Os surdos, mediados pela língua de sinais, constroem suas relações sociais, adquirem conhecimento e se constituem em sua diferença. A questão da língua de sinais, portanto, está intimamente relacionada à cultura surda (Gesueli, 2006). Esta, por sua vez, remete à identidade do sujeito que (con)vive, quase sempre, com as duas comunidades (surda e ouvinte). Neste contexto, importa analisar o modo que os sujeitos inseridos em escolas bilíngües narram-se como sujeitos da comunidade surda.
A inserção do professor surdo e da língua de sinais em contexto escolar torna-se essencial para a construção da identidade surda e, conseqüentemente, para se conseguir uma educação condizente com as possibilidades lingüístico-cognitivas do surdo (Gesueli, 1998).
Atualmente temos nos debruçado sobre uma bibliografia que discute a questão da identidade surda, que mostra a importância do reconhecimento do surdo enquanto sujeito surdo; do seu contato com a comunidade e principalmente a importância do uso da língua de sinais. Como língua e identidade não estão desvinculadas, interessa-nos a condição da “identidade surda”, visto que o sujeito surdo faz uso de uma língua que não é a língua da maioria que o cerca. Geraldi (1996) afirma que “os sujeitos se constituem a medida que interagem com os outros, sua consciência e seu conhecimento de mundo resultam como produto deste processo”.
A concepção de língua aqui assumida estará apoiada na discussão apresentada por Bakhtin (1995), na qual o sujeito não se situa nas extremidades ou na fonte do discurso e também não se constitui em mero reprodutor de discursos; o sujeito é, antes de mais nada, um produto dos discursos. É através do interdiscurso que ele se constitui:
Inspirado em Bakhtin, entende-se que o sujeito se constitui como tal à medida que interage com os outros sua consciência e seu conhecimento do mundo resultam como ‘produto sempre inacabado’ deste mesmo processo no qual o sujeito internaliza a linguagem e constitui-se como ser social, pois a linguagem não é trabalho de um artesão, mas trabalho social e histórico seu e dos outros e para os outros e com os outros que ela se constitui. (Geraldi, 1996, P.19).
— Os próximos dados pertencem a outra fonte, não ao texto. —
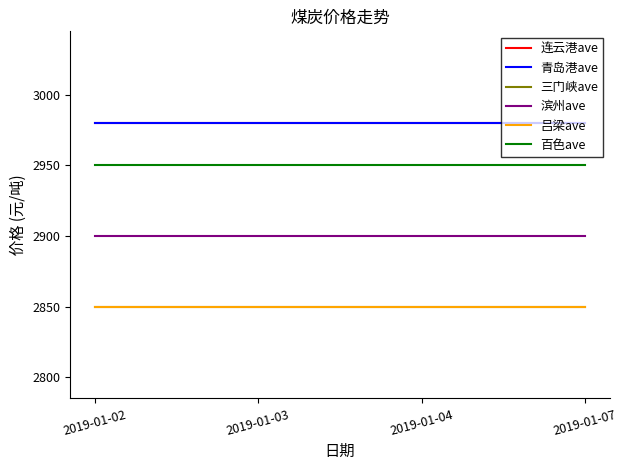

True or false: 三门峡ave has more than 1 points higher than both neighbors.

False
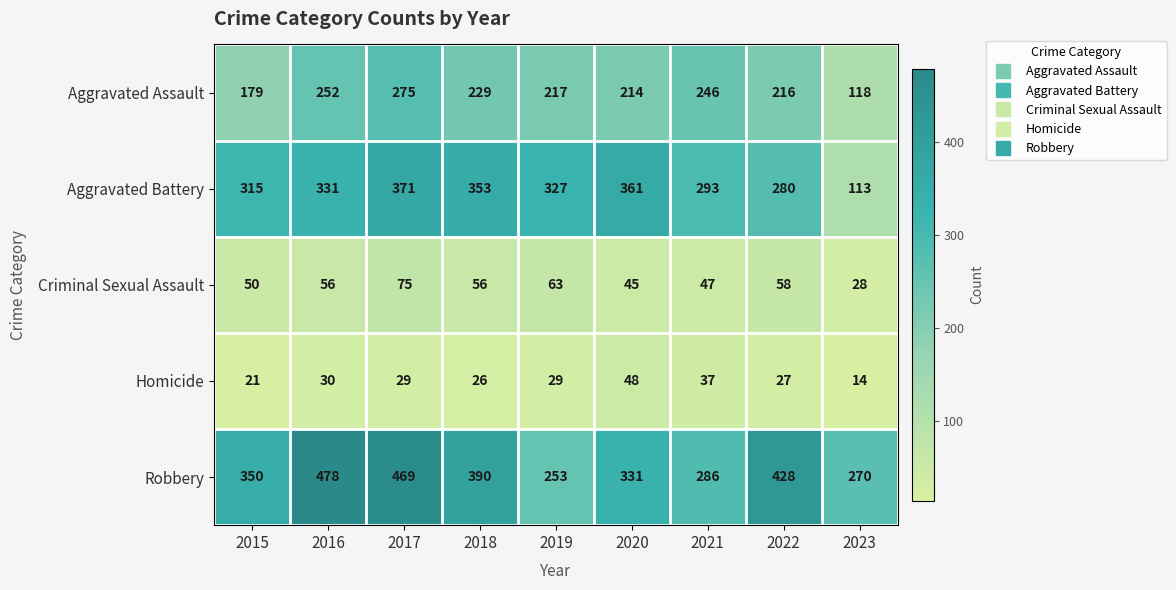

At 2020, list the series in order from largest to smallest.

Aggravated Battery, Robbery, Aggravated Assault, Homicide, Criminal Sexual Assault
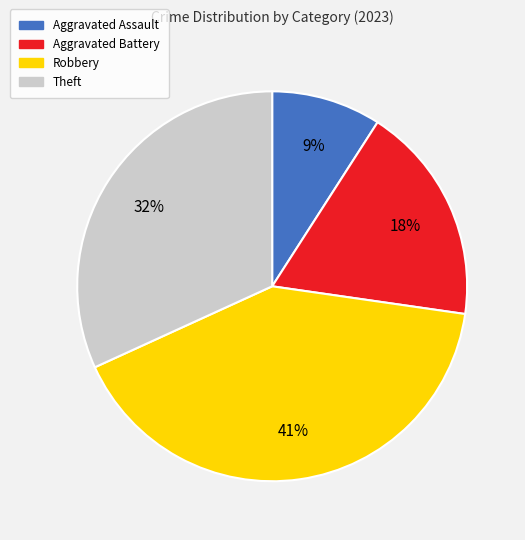

Is there a majority slice in this chart?

No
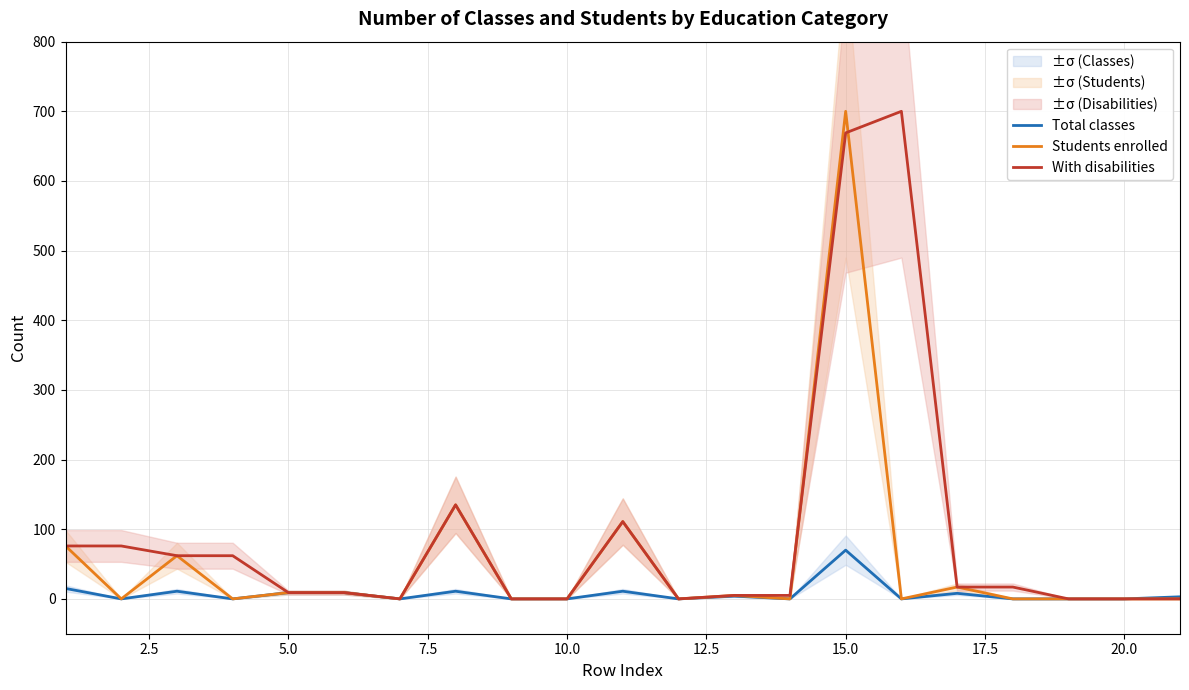

Rank the series by their maximum value, from lowest to highest.

Total classes, Students enrolled, With disabilities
Dado o papel da linguagem como atividade constitutiva (Franchi, 1977), nos interessa discutir a relação língua/identidade, entendendo que o sujeito se constitui como tal à medida que interage com os outros. Parafraseando Geraldi (1996), a língua e o sujeito se constituem nos processos interativos. “Isto implica que não há um sujeito dado, pronto, que entra em interação, mas um sujeito se completando e se construindo nas suas falas e nas falas dos outros” (Geraldi, 1996, p.19). Nesse contexto, a criança surda filhas de pais ouvintes cresce como estrangeiro na sua própria língua, pois não compreende a língua falada pelos pais e pela sociedade a sua volta. Daí as dificuldades e barreiras no processo de construção de sua identidade.
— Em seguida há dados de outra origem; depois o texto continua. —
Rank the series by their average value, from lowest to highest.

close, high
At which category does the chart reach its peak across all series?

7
A interação com os pais e com a sociedade fica deveras prejudicada, e o que se obtém é a constituição de um sujeito deficitário, ou seja, um ouvinte deficiente, pois a comunidade majoritária visa constituir a criança surda como um sujeito ouvinte. A criança surda não interage para ser um sujeito surdo, mas para ser um sujeito ouvinte deficiente.